I was thinking that you had a rusty brake line blow out today or something, and the fluid had not emptied yet. That’s obviously not the case, but your problem sounds similar to when a rear brake line rots out and you lose the fluid, but still have 2 brakes that work.
I know you said the pads are fine, but I’m going to share a lesson I just learned on my mom’s 2000 civic. She didn’t complain about it, but the pedal felt just as you’re describing for more than a year. Everytime I drove it to work on it, the brakes felt terrible and it drove me nuts. I had already done the front brakes with good parts in the past, and they looked fine although halfway worn. I adjusted the rear shoes, cleaned the rust lip off the drums, did a very thorough brake fluid flush and it did nothing after doing each thing. They worked and she was fine with it, so I just did everything I could that was free to her (not throwing parts at it).

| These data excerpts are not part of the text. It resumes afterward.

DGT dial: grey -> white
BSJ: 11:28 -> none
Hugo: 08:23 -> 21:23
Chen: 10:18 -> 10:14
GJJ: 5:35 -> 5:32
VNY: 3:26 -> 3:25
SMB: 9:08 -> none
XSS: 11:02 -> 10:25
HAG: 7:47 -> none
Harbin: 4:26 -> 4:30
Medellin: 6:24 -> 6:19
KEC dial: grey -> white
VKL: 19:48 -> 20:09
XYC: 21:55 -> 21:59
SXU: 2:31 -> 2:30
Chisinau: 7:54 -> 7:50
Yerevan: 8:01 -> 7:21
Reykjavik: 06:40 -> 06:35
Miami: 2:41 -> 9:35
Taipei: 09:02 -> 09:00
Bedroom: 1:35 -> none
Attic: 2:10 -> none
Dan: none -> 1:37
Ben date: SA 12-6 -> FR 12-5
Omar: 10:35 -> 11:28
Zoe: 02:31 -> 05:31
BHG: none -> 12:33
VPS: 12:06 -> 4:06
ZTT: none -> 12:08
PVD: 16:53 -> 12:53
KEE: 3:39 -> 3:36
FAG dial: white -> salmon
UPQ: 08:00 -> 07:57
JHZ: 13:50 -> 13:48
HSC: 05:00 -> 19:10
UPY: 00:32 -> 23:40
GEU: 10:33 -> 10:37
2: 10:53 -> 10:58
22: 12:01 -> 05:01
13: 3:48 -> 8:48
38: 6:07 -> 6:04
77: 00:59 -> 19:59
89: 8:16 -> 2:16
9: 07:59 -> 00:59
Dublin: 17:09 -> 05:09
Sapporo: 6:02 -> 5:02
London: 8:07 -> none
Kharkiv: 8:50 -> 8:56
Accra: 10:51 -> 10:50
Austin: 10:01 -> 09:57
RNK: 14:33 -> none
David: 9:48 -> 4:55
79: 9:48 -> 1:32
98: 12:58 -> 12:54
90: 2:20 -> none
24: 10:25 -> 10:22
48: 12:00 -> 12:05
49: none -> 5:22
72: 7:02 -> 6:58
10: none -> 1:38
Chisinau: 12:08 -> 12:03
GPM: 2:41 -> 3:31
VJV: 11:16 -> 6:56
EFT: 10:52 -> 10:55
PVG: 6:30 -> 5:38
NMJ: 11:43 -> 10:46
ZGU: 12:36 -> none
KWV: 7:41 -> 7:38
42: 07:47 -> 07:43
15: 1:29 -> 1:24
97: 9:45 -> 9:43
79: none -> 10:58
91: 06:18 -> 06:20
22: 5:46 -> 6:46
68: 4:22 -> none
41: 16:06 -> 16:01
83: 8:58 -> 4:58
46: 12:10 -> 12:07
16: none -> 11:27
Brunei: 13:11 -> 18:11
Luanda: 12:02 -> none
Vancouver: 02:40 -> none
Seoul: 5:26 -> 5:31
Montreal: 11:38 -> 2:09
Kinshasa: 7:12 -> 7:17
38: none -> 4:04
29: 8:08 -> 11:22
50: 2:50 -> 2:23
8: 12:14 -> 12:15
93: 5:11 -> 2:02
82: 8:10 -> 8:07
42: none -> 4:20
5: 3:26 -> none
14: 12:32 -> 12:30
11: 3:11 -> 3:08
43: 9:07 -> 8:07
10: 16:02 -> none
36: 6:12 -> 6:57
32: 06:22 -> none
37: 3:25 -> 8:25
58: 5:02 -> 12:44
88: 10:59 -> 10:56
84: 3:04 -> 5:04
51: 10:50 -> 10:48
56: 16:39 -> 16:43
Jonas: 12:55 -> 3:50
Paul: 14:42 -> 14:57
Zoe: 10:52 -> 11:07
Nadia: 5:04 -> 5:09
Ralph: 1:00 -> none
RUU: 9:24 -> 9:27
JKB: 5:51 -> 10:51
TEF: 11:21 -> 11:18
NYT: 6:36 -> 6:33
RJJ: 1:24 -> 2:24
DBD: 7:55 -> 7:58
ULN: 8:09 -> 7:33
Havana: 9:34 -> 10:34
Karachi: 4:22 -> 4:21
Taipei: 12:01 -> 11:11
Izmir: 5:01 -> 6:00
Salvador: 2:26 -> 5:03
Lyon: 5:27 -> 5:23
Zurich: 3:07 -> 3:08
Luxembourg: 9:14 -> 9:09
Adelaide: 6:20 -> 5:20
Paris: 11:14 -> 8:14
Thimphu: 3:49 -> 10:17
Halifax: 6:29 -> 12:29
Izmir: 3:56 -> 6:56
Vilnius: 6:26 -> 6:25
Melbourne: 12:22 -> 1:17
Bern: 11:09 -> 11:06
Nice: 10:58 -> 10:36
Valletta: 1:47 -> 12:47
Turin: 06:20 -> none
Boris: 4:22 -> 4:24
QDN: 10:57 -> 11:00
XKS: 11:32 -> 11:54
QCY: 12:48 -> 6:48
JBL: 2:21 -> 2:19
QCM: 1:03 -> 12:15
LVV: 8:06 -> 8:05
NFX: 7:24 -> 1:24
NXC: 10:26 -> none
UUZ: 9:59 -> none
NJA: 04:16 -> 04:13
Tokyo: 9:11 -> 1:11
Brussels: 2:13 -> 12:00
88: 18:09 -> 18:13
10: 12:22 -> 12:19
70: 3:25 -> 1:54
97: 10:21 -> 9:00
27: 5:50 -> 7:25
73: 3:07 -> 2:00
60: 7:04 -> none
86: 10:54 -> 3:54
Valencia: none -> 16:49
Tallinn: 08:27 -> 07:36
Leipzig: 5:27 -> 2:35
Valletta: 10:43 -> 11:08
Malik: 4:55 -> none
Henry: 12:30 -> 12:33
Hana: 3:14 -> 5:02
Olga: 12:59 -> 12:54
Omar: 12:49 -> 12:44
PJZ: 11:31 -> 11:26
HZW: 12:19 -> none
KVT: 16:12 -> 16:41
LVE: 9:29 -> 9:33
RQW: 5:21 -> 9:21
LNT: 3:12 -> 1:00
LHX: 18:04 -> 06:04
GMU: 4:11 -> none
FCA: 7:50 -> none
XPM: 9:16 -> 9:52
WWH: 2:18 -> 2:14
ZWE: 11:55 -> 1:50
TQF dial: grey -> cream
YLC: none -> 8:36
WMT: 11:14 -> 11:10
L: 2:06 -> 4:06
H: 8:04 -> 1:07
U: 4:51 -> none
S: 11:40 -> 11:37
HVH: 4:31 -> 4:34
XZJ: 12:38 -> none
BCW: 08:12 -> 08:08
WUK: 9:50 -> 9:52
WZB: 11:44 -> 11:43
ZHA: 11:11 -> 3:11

So she has me come over to drive her car because of a brake noise, I get there and the R/F outer pad is metal to metal. I bring it to work to replace the pads and rotors and notice that the other 3 pads have about 20% pad thickness left, so what sense does it make for the outer pad to be worn more than the inner? If caliper slides seize, the inner pad wears out first and goes metal to metal, so what’s with the outer?
I take all the pads out, and the friction surface falls away from the steel backing plate, having become rusted to the point of the bonding coming undone. After I replace them, the pedal feels great. Turns out all that pedal travel was due to having to compress the rust balloon between separated brake pads before they squeeze the rotor properly. The pad that went metal to metal just happen to be the first one where the friction material suddenly slipped out and the backer went straight onto the rotor suddenly.